Officials with the department say the cassowary likely used its long claws to kill the man at his property near Gainesville.
State wildlife officials believe that the man was breeding the birds.
The man, identified as Marvin Hajos, was taken to a hospital, where he later died.
Sheriff’s Office Spokesman Lieutenant Brett Rhodenizer says, “Initial information indicates that this was a tragic accident for Mr. Hajos. The cassowary involved remains secured on private property at this time,” as the investigation continues.
Cassowaries can be up to 6 feet tall and weigh up to 130 pounds.

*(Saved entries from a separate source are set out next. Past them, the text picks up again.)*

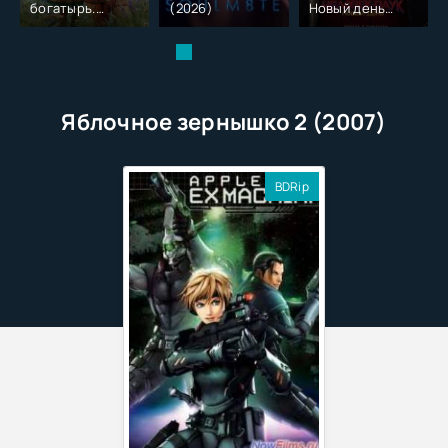
богатырь.
(2026)
Новый день
Колобок (2026)
(2026)
Яблочное зернышко 2 (2007)
BDRip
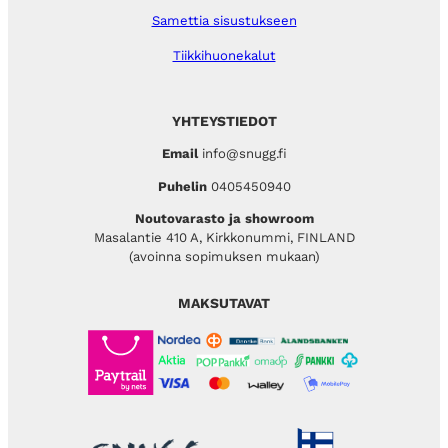
Samettia sisustukseen
Tiikkihuonekalut
YHTEYSTIEDOT
Email
info@snugg.fi
Puhelin
0405450940
Noutovarasto ja showroom
Masalantie 410 A, Kirkkonummi, FINLAND
(avoinna sopimuksen mukaan)
MAKSUTAVAT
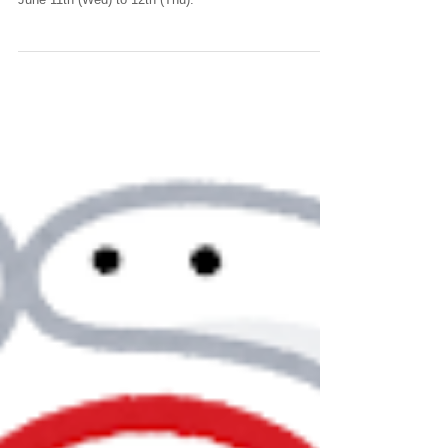
TechBlick, which will be held in Boston, USA, from
June 11th (Wed) to 12th (Thu).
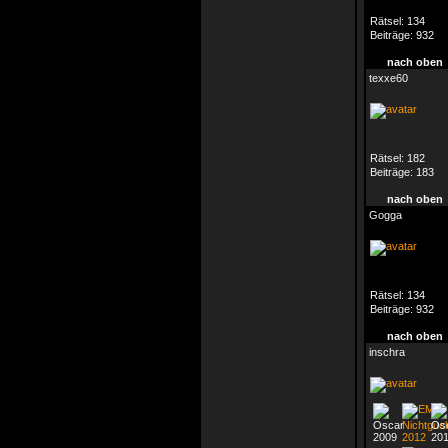
Rätsel:
134
Beiträge:
932
nach oben
texxe60
Rätsel:
182
Beiträge:
183
nach oben
Gogga
Rätsel:
134
Beiträge:
932
nach oben
inschra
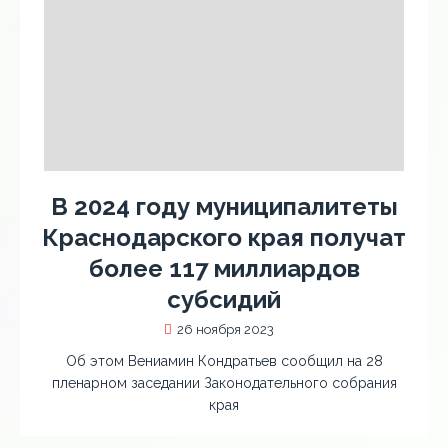
В 2024 году муниципалитеты
Краснодарского края получат
более 117 миллиардов
субсидий
26 ноября 2023
Об этом Вениамин Кондратьев сообщил на 28
пленарном заседании Законодательного собрания
края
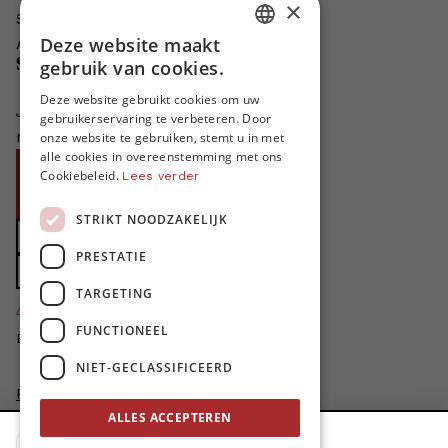
×
Schrijven voor MO*?
Deze website maakt
Adverteren in MO*
DUTCH
Steun MO*
gebruik van cookies.
FRENCH
Deze website gebruikt cookies om uw
Je helpt ons groeien. MO* bestaat
gebruikerservaring te verbeteren. Door
ENGLISH
niet zonder jouw steun!
onze website te gebruiken, stemt u in met
alle cookies in overeenstemming met ons
Word proMO*
Cookiebeleid.
Lees verder
Steun MO* met uw organisatie
STRIKT NOODZAKELIJK
Doe een gift
PRESTATIE
Zet MO* in uw testament
TARGETING
4424
proMO's
FUNCTIONEEL
Bedankt voor jullie steun!
NIET-GECLASSIFICEERD
Privacybeleid
Disclaimer
ALLES ACCEPTEREN
AI Charter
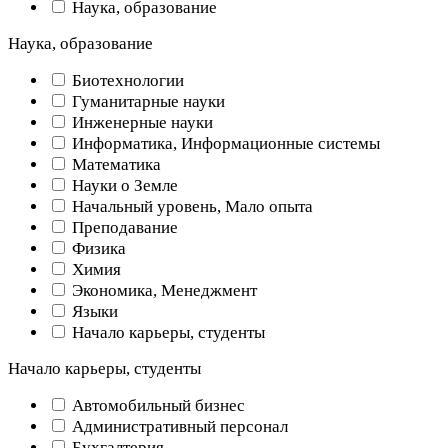
Наука, образование
Наука, образование
Биотехнологии
Гуманитарные науки
Инженерные науки
Информатика, Информационные системы
Математика
Науки о Земле
Начальный уровень, Мало опыта
Преподавание
Физика
Химия
Экономика, Менеджмент
Языки
Начало карьеры, студенты
Начало карьеры, студенты
Автомобильный бизнес
Административный персонал
Бухгалтерия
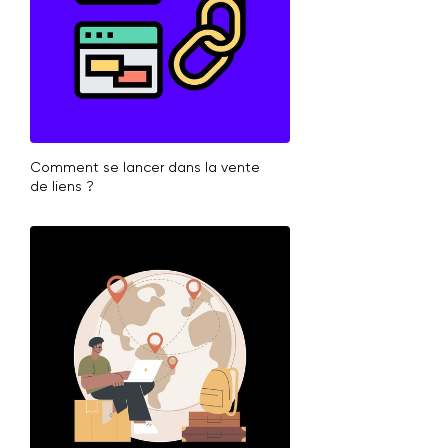
Comment se lancer dans la vente
de liens ?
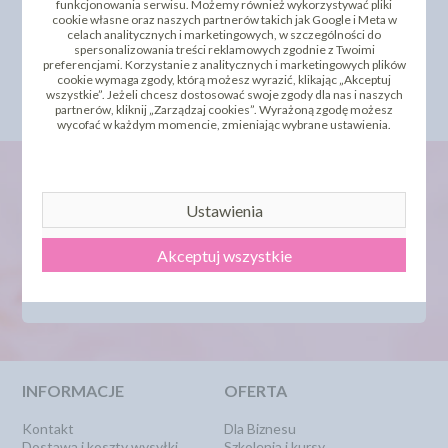
funkcjonowania serwisu. Możemy również wykorzystywać pliki
cookie własne oraz naszych partnerów takich jak Google i Meta w
celach analitycznych i marketingowych, w szczególności do
DODAJ SWOJĄ OPINIĘ
spersonalizowania treści reklamowych zgodnie z Twoimi
preferencjami. Korzystanie z analitycznych i marketingowych plików
cookie wymaga zgody, którą możesz wyrazić, klikając „Akceptuj
PRODUKTY PODOBNE
wszystkie”. Jeżeli chcesz dostosować swoje zgody dla nas i naszych
partnerów, kliknij „Zarządzaj cookies”. Wyrażoną zgodę możesz
wycofać w każdym momencie, zmieniając wybrane ustawienia.
Ustawienia
newsletter
Akceptuj wszystkie
INFORMACJE
OFERTA
Kontakt
Dla Biznesu
Dostawa i koszty wysyłki
Szkolenia i kursy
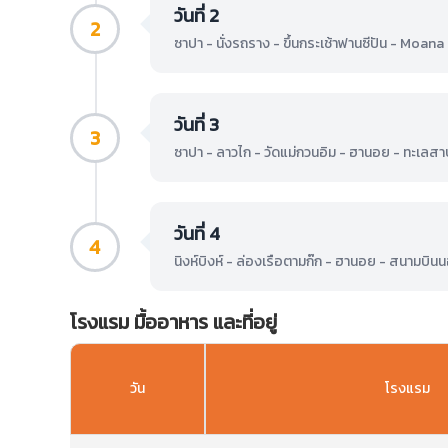
วันที่ 2
2
ซาปา - นั่งรถราง - ขึ้นกระเช้าฟานซีปัน - Moana S
วันที่ 3
3
ซาปา - ลาวไก - วัดแม่กวนอิม - ฮานอย - ทะเลสา
วันที่ 4
4
นิงห์บิงห์ - ล่องเรือตามก๊ก - ฮานอย - สนามบิน
โรงแรม มื้ออาหาร และที่อยู่
วัน
โรงแรม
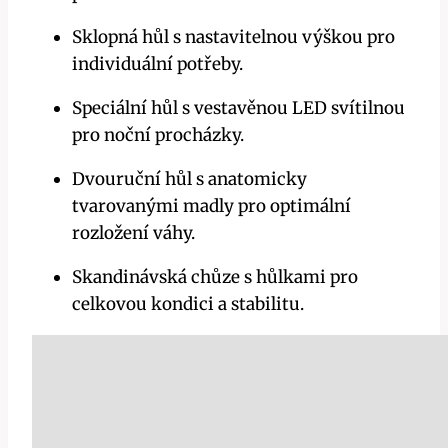
Sklopná hůl s nastavitelnou výškou pro
individuální potřeby.
Speciální hůl s vestavěnou LED svítilnou
pro noční procházky.
Dvouruční hůl s anatomicky
tvarovanými madly pro optimální
rozložení váhy.
Skandinávská chůze s hůlkami pro
celkovou kondici a stabilitu.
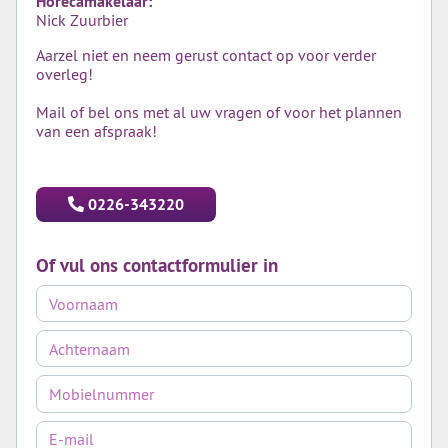
Horecamakelaar:
Nick Zuurbier
Aarzel niet en neem gerust contact op voor verder
overleg!
Mail of bel ons met al uw vragen of voor het plannen
van een afspraak!
0226-343220
Of vul ons contactformulier in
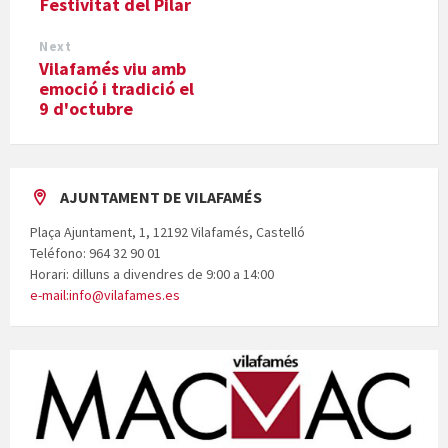
Festivitat del Pilar
Next
Vilafamés viu amb
emoció i tradició el
9 d'octubre
AJUNTAMENT DE VILAFAMÉS
Plaça Ajuntament, 1, 12192 Vilafamés, Castelló
Teléfono: 964 32 90 01
Horari: dilluns a divendres de 9:00 a 14:00
e-mail:info@vilafames.es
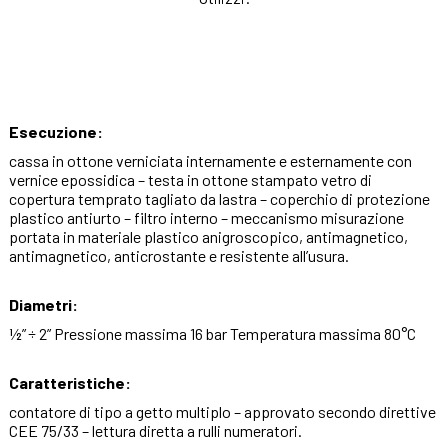
Esecuzione:
cassa in ottone verniciata internamente e esternamente con
vernice epossidica – testa in ottone stampato vetro di
copertura temprato tagliato da lastra – coperchio di protezione
plastico antiurto – filtro interno – meccanismo misurazione
portata in materiale plastico anigroscopico, antimagnetico,
antimagnetico, anticrostante e resistente all’usura.
Diametri:
½” ÷ 2” Pressione massima 16 bar Temperatura massima 80°C
Caratteristiche:
contatore di tipo a getto multiplo – approvato secondo direttive
CEE 75/33 – lettura diretta a rulli numeratori.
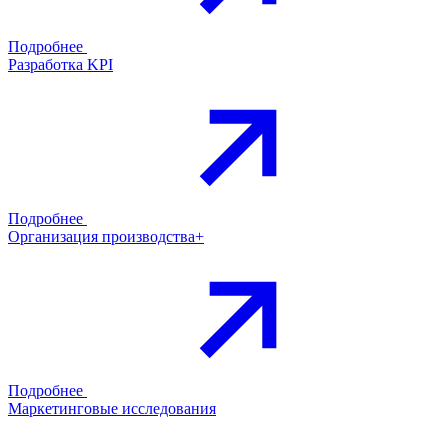
Подробнее
Разработка KPI
Подробнее
Организация производства+
Подробнее
Маркетинговые исследования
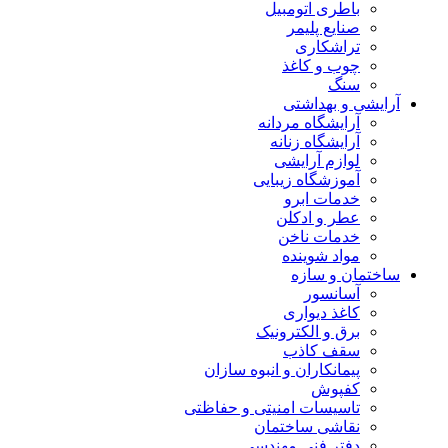
باطری اتومبیل
صنایع پلیمر
تراشکاری
چوب و کاغذ
سنگ
آرایشی و بهداشتی
آرایشگاه مردانه
آرایشگاه زنانه
لوازم آرایشی
آموزشگاه زیبایی
خدمات ابرو
عطر و ادکلن
خدمات ناخن
مواد شوینده
ساختمان و سازه
آسانسور
کاغذ دیواری
برق و الکترونیک
سقف کاذب
پیمانکاران و انبوه سازان
کفپوش
تاسیسات امنیتی و حفاظتی
نقاشی ساختمان
دفتر فنی مهندسی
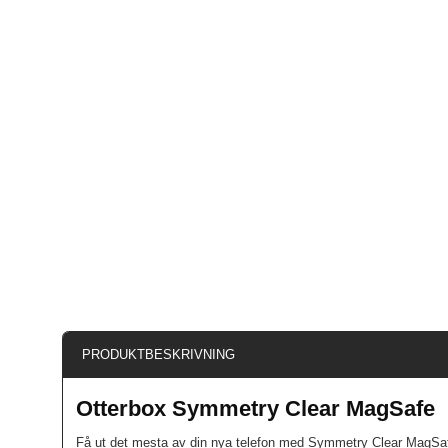
PRODUKTBESKRIVNING
Otterbox Symmetry Clear MagSafe
Få ut det mesta av din nya telefon med Symmetry Clear MagSafe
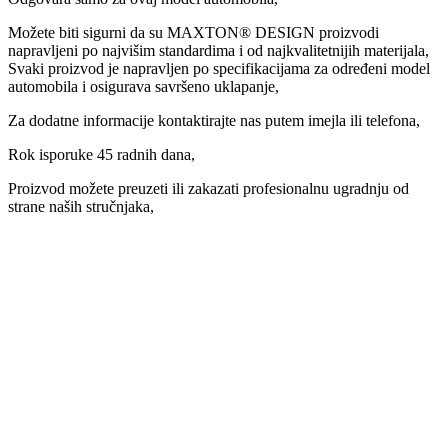
Možete biti sigurni da su MAXTON® DESIGN proizvodi
napravljeni po najvišim standardima i od najkvalitetnijih materijala,
Svaki proizvod je napravljen po specifikacijama za određeni model
automobila i osigurava savršeno uklapanje,
Za dodatne informacije kontaktirajte nas putem imejla ili telefona,
Rok isporuke 45 radnih dana,
Proizvod možete preuzeti ili zakazati profesionalnu ugradnju od
strane naših stručnjaka,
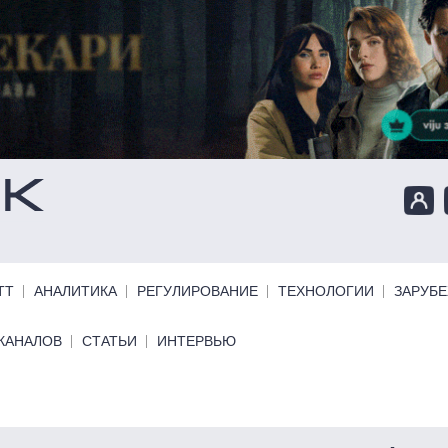
ТТ
АНАЛИТИКА
РЕГУЛИРОВАНИЕ
ТЕХНОЛОГИИ
ЗАРУБ
КАНАЛОВ
СТАТЬИ
ИНТЕРВЬЮ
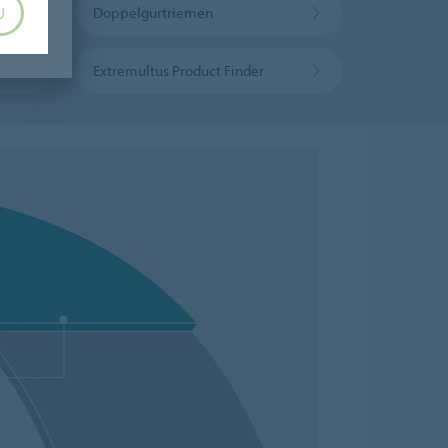
Doppelgurtriemen
U
Extremultus Product Finder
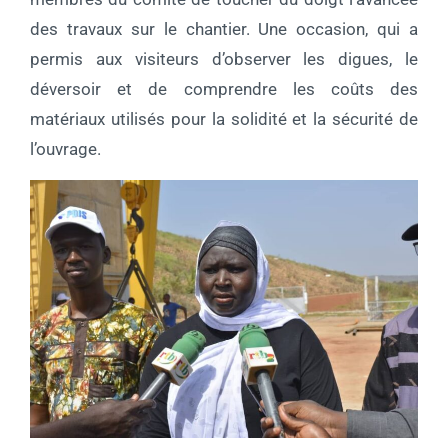
des travaux sur le chantier. Une occasion, qui a
permis aux visiteurs d’observer les digues, le
déversoir et de comprendre les coûts des
matériaux utilisés pour la solidité et la sécurité de
l’ouvrage.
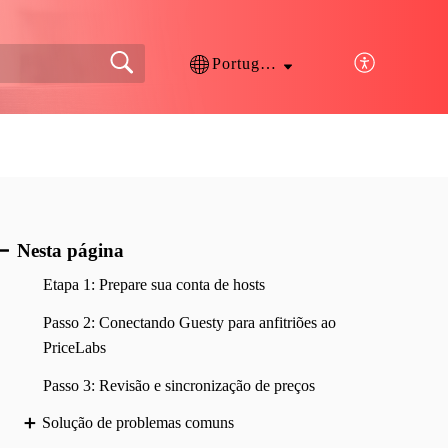
Português
Nesta página
Etapa 1: Prepare sua conta de hosts
Passo 2: Conectando Guesty para anfitriões ao
PriceLabs
Passo 3: Revisão e sincronização de preços
Solução de problemas comuns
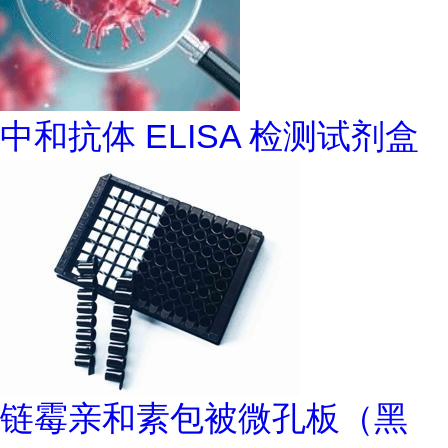
中和抗体 ELISA 检测试剂盒
链霉亲和素包被微孔板（黑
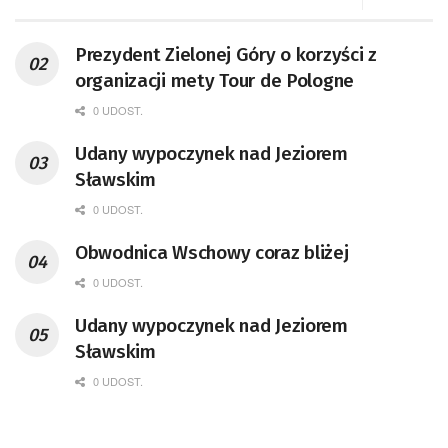
Prezydent Zielonej Góry o korzyści z
organizacji mety Tour de Pologne
0 UDOST.
Udany wypoczynek nad Jeziorem
Sławskim
0 UDOST.
Obwodnica Wschowy coraz bliżej
0 UDOST.
Udany wypoczynek nad Jeziorem
Sławskim
0 UDOST.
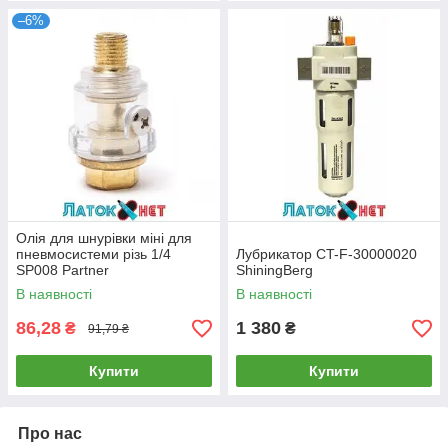
–6%
Олія для шнурівки міні для
пневмосистеми різь 1/4
Лубрикатор CT-F-30000020
SP008 Partner
ShiningBerg
В наявності
В наявності
86,28
1 380
₴
₴
91,79 ₴
Купити
Купити
Про нас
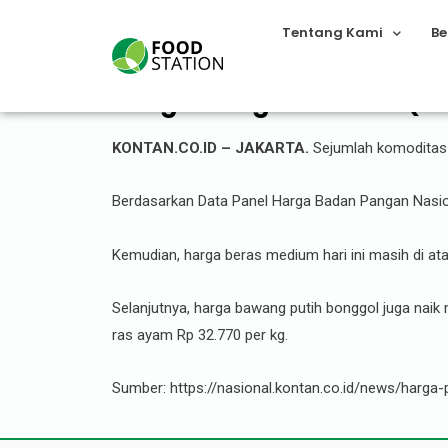
Tentang Kami
Be
Harga Pangan Hari Ini (2
KONTAN.CO.ID – JAKARTA.
Sejumlah komoditas 
Berdasarkan Data Panel Harga Badan Pangan Nasiona
Kemudian, harga beras medium hari ini masih di ata
Selanjutnya, harga bawang putih bonggol juga naik 
ras ayam Rp 32.770 per kg.
Sumber: https://nasional.kontan.co.id/news/harga-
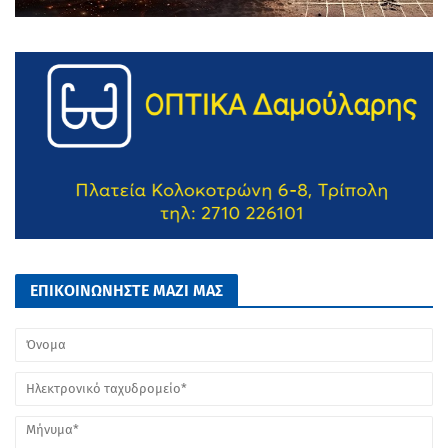
ΕΠΙΚΟΙΝΩΝΗΣΤΕ ΜΑΖΙ ΜΑΣ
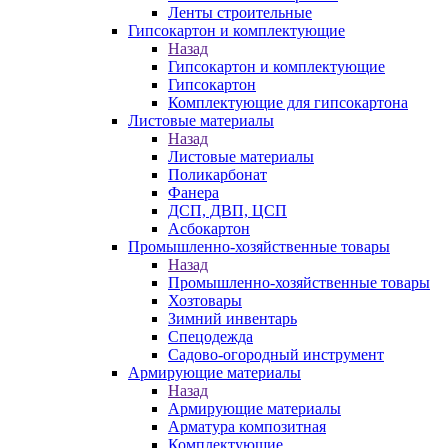
Ленты строительные
Гипсокартон и комплектующие
Назад
Гипсокартон и комплектующие
Гипсокартон
Комплектующие для гипсокартона
Листовые материалы
Назад
Листовые материалы
Поликарбонат
Фанера
ДСП, ДВП, ЦСП
Асбокартон
Промышленно-хозяйственные товары
Назад
Промышленно-хозяйственные товары
Хозтовары
Зимний инвентарь
Спецодежда
Садово-огородный инструмент
Армирующие материалы
Назад
Армирующие материалы
Арматура композитная
Комплектующие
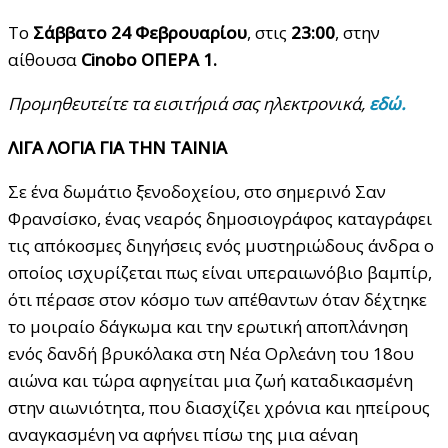
Το
Σάββατο 24 Φεβρουαρίου
, στις
23:00
, στην
αίθουσα
Cinobo ΟΠΕΡΑ 1.
Προμηθευτείτε τα
εισιτήριά
σας ηλεκτρονικά,
εδώ.
ΛΙΓΑ ΛΟΓΙΑ ΓΙΑ ΤΗΝ ΤΑΙΝΙΑ
Σε ένα δωμάτιο ξενοδοχείου, στο σημερινό Σαν
Φρανσίσκο, ένας νεαρός δημοσιογράφος καταγράφει
τις απόκοσμες διηγήσεις ενός μυστηριώδους άνδρα ο
οποίος ισχυρίζεται πως είναι υπεραιωνόβιο βαμπίρ,
ότι πέρασε στον κόσμο των απέθαντων όταν δέχτηκε
το μοιραίο δάγκωμα και την ερωτική αποπλάνηση
ενός δανδή βρυκόλακα στη Νέα Ορλεάνη του 18ου
αιώνα και τώρα αφηγείται μια ζωή καταδικασμένη
στην αιωνιότητα, που διασχίζει χρόνια και ηπείρους
αναγκασμένη να αφήνει πίσω της μια αέναη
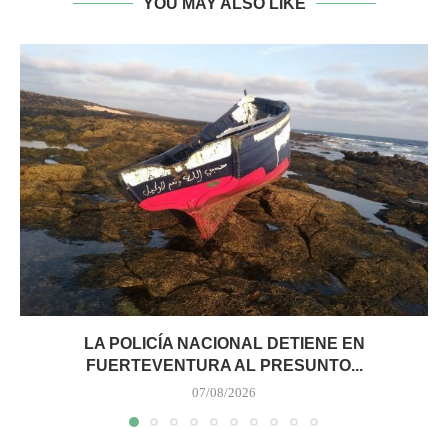
YOU MAY ALSO LIKE
LA POLICÍA NACIONAL DETIENE EN
FUERTEVENTURA AL PRESUNTO...
07/08/2026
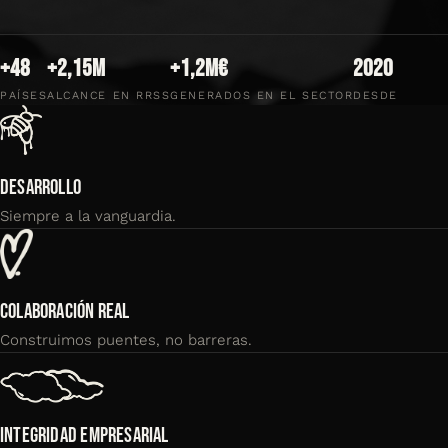
+48
+2,15M
+1,2M€
2020
PAÍSES
ALCANCE EN RRSS
GENERADOS EN EL SECTOR
DESDE
DESARROLLO
Siempre a la vanguardia.
COLABORACIÓN REAL
Construimos puentes, no barreras.
INTEGRIDAD EMPRESARIAL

They have black body feathers and distinct, bright blue heads and necks.
The San Diego Zoo’s website claims that cassowaries are the world’s most dangerous bird, largely due to their four-inch, dagger-like foot claws. The site adds, “The cassowary can slice open any predator or potential threat with a single swift kick. Powerful legs help the cassowary run up to 31 mph through the dense forest underbrush.”
In order to obtain a mandatory permit, the Florida Fish and Wildlife Conservation Commission requires that cassowary owners have “substantial experience” and meet specific cage requirements. Commission Spokeswoman Karen Parker adds that her agency describes the cassowary as a kind of wildlife that can “pose a danger to people.”